LAWS(MAD)-2009-6-15

NEW INDIA ASSURANCE CO LTD Vs. V BOMMI

Decided On June 12, 2009
NEW INDIA ASSURANCE CO. LTD Appellant
V/S
V. BOMMI Respondents

JUDGEMENT

(1.) ON 18/3/1997, one Vijaya Baskaran (the deceased) was proceeding on his motor cycle, when near the Kathipara Junction, the insured lorry bearing No. TN 21-U 1305 hit him and caused fatal injuries. According to claimants, the legal representatives of the above Vijaya Baskaran, it was rash and negligent driving of the lorry driver which caused the accident. They claimed Rs. 1,00,00,000 as compensation since according to them, the deceased was the proprietor of Saran Engineers and Builders and was earning between Rs. 25,000 and Rs. 35,000 per month. The owner of the lorry, who was the respondent No. 1 in the claim petition and who is respondent No. 5 herein, remained ex parte initially and then sought to set aside the ex parte order and contested the claim. According to the owner, the deceased was under the influence of alcohol and fell down in his attempt to overtake the vehicle that was going in front of him.

(2.) THE appellant insurance company, which was the respondent No. 2 in the claim petition, disclaimed its liability on the ground that there was no subsisting insurance policy in respect of the lorry on the date of the accident.

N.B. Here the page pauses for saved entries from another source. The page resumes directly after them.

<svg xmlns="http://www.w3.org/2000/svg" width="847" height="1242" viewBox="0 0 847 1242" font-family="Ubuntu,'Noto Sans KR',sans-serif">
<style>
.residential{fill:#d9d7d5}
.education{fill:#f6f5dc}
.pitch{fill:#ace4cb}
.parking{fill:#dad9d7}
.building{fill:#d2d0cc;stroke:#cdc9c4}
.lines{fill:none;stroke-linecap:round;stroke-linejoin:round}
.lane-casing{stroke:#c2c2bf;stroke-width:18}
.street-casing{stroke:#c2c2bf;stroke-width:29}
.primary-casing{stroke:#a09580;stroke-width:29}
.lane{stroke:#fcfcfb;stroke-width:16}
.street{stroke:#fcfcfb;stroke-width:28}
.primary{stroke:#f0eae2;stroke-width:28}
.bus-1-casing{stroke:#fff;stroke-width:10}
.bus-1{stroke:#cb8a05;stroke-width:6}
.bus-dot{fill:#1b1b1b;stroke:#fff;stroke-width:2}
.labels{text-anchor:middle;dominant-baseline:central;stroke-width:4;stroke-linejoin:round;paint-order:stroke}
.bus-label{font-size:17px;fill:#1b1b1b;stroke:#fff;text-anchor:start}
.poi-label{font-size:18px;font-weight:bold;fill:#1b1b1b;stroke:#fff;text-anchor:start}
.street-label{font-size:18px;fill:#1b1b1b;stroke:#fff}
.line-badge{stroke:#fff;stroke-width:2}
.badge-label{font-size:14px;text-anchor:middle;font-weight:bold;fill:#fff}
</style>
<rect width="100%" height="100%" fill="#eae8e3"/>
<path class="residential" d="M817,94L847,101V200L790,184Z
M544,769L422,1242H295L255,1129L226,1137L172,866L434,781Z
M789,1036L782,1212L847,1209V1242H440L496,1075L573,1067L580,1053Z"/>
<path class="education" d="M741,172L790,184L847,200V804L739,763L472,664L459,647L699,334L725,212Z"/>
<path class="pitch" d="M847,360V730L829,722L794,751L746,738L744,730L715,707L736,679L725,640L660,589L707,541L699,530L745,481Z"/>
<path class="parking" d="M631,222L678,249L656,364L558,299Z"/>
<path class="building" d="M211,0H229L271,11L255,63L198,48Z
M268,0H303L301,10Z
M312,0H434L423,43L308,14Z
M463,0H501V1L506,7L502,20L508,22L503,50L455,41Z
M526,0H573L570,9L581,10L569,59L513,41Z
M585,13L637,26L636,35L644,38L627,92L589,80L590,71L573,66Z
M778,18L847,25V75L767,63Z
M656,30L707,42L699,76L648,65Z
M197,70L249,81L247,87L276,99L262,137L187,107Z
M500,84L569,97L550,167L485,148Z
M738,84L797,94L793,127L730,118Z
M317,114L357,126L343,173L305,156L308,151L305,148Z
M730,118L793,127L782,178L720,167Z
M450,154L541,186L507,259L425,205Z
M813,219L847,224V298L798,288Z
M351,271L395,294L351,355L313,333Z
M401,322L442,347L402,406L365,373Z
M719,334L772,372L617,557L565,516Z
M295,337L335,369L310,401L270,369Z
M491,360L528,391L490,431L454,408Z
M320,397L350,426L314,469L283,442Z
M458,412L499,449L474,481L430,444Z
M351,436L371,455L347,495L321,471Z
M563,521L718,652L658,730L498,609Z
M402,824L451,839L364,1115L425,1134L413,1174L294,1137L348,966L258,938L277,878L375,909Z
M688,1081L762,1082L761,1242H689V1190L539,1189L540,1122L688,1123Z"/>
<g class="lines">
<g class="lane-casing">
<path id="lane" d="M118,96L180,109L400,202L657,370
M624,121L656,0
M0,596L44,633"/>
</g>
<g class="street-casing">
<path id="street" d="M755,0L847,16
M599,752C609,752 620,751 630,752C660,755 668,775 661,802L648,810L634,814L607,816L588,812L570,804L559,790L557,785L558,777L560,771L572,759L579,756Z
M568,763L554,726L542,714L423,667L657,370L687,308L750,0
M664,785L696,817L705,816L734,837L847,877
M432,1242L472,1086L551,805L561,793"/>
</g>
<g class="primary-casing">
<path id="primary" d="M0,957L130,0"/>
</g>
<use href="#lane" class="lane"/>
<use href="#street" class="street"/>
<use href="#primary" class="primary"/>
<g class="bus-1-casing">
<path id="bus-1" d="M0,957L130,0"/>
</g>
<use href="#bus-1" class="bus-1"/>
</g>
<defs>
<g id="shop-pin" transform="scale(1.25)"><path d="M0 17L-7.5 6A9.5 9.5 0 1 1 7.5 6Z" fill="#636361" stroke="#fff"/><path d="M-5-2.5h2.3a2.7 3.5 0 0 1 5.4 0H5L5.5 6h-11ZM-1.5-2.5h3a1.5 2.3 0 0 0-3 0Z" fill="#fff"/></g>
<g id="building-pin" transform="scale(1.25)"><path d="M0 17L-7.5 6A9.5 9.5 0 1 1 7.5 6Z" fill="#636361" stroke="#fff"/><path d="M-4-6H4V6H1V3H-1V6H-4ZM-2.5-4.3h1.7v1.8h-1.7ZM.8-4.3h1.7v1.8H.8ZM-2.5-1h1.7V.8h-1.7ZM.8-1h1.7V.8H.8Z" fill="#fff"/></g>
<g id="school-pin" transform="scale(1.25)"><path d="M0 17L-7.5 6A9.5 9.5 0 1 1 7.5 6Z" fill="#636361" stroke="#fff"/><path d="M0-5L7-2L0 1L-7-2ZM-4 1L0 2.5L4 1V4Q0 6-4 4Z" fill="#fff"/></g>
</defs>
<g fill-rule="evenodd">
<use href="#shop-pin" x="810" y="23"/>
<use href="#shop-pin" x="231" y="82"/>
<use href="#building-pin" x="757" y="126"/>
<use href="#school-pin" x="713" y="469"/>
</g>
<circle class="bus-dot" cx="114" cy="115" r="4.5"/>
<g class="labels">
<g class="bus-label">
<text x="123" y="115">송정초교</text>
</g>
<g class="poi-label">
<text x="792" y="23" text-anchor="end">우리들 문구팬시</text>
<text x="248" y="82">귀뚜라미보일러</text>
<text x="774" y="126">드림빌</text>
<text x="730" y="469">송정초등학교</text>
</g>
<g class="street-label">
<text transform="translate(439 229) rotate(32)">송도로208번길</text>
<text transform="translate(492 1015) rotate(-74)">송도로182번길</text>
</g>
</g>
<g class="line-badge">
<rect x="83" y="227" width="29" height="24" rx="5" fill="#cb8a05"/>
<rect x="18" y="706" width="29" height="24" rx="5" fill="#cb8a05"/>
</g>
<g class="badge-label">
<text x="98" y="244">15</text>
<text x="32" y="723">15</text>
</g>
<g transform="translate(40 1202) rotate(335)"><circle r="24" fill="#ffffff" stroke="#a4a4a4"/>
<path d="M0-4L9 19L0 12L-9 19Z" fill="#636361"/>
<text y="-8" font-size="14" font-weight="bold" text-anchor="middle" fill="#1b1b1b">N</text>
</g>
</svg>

THE vehicle was covered by the policy for the period from 26/8/1996 to 25/8/1997. THE owner of the vehicle had issued a cheque on 23.8.1996 for Rs. 12,190. THE cheque was returned for want of funds. On 5/9/1996, the appellant received the cheque from the bank and intimated the fact of dishonour to the owner of the vehicle on 18/9/1996. THE intimation was sent by R.P.A.D. THEre was no response from the owner and the policy was cancelled. THErefore, on the date of the accident, viz., 18/3/1997, there was no policy. On 19/3/1997, the owner approached the insurance company and took a fresh policy. THE appellant examined the bank officer, RW 5, to support their case. THE Claims Tribunal gave an award for a sum of Rs. 25,00,000. Aggrieved by that, the present appeal has been filed.

(3.) THE decisions relied upon are discussed hereunder: In New India Assurance Co. Ltd. v. Rula, 2000 ACJ 630 (SC), the Supreme Court held that a contract of insurance like any other contract is concluded by the offer and acceptance and liability would arise only on payment of premium. In that case, the cheque was issued on 8.11.1991 towards premium, it was dishonoured and the insurance policy was cancelled. In that case, the accident took place on 8.11.1991. THE Apex Court held that the subsequent cancellation of the insurance policy on the ground of dishonour would not affect the rights of a third party which had accrued on the date when the policy was issued. THE subsequent cancellation of insurance policy will not affect the rights already accrued in favour of the respondent No. 3. Learned counsel relied on this decision to draw the inference that this would clearly show that if on the date of the accident the policy had already been cancelled, then the insurer can rightly defend the claim made against him.